--- START ---

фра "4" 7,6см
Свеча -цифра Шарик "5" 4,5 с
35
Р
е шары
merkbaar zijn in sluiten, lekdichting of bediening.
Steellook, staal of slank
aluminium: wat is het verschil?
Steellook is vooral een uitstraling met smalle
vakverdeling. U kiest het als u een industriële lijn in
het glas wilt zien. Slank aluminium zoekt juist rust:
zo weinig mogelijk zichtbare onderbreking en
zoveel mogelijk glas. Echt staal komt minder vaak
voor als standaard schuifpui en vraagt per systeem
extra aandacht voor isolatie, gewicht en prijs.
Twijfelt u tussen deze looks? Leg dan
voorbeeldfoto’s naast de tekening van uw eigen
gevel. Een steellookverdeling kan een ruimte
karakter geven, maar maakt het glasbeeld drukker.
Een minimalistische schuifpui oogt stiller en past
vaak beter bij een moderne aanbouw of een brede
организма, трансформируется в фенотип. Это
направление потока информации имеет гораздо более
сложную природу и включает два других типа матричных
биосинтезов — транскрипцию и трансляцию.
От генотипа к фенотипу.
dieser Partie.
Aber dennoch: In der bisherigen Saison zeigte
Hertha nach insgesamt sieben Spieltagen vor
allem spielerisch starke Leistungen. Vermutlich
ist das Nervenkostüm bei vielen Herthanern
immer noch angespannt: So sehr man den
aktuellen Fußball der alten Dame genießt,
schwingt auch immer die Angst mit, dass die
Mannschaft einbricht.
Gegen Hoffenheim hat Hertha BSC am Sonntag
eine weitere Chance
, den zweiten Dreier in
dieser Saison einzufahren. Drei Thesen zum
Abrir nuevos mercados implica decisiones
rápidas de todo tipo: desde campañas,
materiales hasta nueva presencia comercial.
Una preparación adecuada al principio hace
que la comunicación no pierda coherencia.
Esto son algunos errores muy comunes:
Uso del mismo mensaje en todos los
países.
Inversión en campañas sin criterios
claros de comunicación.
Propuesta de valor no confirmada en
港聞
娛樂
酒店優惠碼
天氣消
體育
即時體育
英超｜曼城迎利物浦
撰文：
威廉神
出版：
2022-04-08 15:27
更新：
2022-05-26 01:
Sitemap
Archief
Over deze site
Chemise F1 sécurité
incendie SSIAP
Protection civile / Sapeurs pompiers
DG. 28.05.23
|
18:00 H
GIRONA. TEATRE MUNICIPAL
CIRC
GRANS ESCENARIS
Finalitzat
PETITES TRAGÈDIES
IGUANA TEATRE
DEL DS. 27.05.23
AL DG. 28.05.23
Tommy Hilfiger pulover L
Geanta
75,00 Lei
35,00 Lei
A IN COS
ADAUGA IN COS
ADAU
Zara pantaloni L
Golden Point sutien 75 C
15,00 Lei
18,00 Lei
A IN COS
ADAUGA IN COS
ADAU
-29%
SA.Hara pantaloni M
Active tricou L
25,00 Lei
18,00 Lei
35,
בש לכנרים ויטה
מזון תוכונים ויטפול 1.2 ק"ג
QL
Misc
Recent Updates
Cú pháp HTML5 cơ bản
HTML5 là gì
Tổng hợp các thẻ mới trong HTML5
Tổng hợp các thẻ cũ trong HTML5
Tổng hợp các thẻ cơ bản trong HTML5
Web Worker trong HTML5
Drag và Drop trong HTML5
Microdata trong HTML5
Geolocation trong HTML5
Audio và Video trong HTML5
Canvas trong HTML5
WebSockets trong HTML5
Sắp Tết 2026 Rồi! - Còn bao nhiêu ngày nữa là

--- END ---

TRY IT.
Search each line of the data above for "aluminium", and copy the lines where it occurs.

EXERCISE RESPONSE.
aluminium: wat is het verschil?
het glas wilt zien. Slank aluminium zoekt juist rust:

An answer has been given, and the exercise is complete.